Text section -
..........

Heroes and Medals

I wrote a poem once entitled "Heroes" where I said there were no heroes in war. Forty years later I can still say that with personal authority.

Ask a Marine, Soldier, Sailor, or Airman who has been decorated, and to a man or woman, they will tell you that the medal is because of the people they served with. No one ever takes personal accolades for the medals on their chest.

In combat, acts of heroism were commonplace, and if every act were commended, then each and every one in uniform would be wearing medals. It is, simply, a basic truth all who served in combat know.

Enlisted personnel in Vietnam were not allowed to write up citations for acts of bravery. Those acts had to be witnessed by a commissioned officer and then countersigned by enlisted personnel who witnessed the act as well. Today, small units run combat patrols, from a squad of thirteen down to a fireteam of four. There are generally no commissioned officers with such small units, so heroic acts go unrecognized except by the men and women on such a small unit patrol. That means no medal for bravery. However, more importantly, it is recognized by those who fought alongside you. The gratitude and admiration of those "low ranking" individuals is more important than all the citations in the world!

..........

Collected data
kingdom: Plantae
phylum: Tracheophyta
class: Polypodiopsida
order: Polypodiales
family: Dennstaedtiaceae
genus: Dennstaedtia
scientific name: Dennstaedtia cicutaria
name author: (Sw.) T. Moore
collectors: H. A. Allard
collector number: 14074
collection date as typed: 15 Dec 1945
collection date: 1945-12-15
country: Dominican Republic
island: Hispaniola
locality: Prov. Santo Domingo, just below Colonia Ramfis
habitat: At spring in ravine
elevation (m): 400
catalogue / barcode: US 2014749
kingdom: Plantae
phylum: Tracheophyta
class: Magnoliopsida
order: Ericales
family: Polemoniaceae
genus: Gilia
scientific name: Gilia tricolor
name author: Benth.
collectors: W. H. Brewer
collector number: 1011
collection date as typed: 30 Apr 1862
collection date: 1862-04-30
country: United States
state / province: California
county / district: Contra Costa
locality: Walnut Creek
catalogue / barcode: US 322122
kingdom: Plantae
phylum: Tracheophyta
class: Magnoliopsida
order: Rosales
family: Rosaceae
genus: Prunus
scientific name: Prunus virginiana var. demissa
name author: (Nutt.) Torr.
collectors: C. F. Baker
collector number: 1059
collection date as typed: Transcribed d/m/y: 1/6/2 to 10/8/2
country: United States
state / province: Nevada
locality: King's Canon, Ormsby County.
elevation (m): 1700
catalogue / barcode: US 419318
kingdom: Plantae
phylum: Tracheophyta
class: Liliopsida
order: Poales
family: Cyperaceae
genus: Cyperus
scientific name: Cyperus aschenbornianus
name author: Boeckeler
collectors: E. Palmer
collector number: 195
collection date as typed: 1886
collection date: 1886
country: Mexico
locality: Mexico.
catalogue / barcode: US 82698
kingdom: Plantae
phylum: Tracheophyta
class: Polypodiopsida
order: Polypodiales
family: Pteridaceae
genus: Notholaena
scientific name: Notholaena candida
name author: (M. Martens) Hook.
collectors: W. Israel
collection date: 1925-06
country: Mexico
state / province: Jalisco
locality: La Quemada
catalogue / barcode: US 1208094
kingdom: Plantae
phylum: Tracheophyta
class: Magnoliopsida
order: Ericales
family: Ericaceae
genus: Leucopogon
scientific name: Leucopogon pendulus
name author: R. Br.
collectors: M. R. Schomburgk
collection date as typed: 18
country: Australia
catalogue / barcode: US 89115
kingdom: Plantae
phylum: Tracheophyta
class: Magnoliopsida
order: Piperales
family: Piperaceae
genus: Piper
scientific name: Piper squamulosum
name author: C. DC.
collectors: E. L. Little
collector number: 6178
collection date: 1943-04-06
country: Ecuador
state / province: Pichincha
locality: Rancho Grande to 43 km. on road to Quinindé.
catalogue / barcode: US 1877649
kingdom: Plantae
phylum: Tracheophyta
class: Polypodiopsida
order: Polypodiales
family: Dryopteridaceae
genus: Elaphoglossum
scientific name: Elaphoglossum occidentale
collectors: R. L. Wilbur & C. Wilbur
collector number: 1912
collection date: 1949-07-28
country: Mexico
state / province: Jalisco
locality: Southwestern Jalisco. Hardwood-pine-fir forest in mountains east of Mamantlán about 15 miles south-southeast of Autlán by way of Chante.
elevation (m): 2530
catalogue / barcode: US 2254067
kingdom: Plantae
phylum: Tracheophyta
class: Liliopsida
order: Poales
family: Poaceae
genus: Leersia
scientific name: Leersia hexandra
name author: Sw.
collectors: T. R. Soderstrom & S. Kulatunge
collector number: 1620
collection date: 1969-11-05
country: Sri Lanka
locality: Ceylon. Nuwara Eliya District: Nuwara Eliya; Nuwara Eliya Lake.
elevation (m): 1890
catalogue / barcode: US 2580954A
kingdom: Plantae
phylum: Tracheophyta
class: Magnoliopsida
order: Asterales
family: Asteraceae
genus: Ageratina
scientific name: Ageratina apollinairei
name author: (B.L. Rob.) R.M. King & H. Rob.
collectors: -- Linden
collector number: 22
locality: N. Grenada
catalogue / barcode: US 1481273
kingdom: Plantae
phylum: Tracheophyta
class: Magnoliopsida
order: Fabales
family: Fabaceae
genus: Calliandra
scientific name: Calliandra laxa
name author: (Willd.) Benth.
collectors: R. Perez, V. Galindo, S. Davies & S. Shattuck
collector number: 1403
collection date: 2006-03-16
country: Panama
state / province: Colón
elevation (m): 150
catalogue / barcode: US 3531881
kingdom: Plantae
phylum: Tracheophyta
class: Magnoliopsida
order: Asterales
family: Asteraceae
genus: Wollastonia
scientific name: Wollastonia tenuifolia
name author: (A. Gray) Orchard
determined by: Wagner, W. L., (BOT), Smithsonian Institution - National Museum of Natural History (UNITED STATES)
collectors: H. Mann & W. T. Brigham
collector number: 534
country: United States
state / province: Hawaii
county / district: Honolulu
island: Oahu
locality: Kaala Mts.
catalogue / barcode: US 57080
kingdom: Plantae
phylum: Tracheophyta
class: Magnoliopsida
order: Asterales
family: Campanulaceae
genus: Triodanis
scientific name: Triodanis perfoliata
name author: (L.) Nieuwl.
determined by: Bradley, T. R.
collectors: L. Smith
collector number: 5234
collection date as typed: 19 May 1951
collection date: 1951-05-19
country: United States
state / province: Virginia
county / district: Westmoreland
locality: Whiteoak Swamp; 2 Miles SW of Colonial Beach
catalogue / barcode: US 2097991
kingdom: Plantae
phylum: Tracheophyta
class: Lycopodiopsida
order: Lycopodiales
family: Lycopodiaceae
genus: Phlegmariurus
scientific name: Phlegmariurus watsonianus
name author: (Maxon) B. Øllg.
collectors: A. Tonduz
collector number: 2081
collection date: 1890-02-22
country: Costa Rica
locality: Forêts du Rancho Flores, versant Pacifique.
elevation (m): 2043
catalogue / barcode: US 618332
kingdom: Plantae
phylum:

..........

Task list -
a. Repeat the piece on heroes and medals word for word from "Ask a Marine, Soldier, Sailor, or" to "in combat know.".
b. Write what comes next in the piece on heroes and medals, starting after its last sentence.

Answers for the tasks -
a.
Ask a Marine, Soldier, Sailor, or Airman who has been decorated, and to a man or woman, they will tell you that the medal is because of the people they served with. No one ever takes personal accolades for the medals on their chest.

In combat, acts of heroism were commonplace, and if every act were commended, then each and every one in uniform would be wearing medals. It is, simply, a basic truth all who served in combat know.

b.
So many times in my tour through the jungles and rice paddies of Vietnam did I see incredible acts of bravery and selfless heroism. We all did. We watched young men die, and we listened to them saying with their last breaths to "tell…I love her, him, them."

All the geopolitical reasons for war are lost when the first round comes in. The real reason for acting with disregard for one's own life in war is love; nothing more. Love. The people serving with you mean more than your family or self. Only those who have been there will ever know the depth of that love.

Medals on a uniform are no more than this: a colorful decoration that shows you loved…and were seen doing it.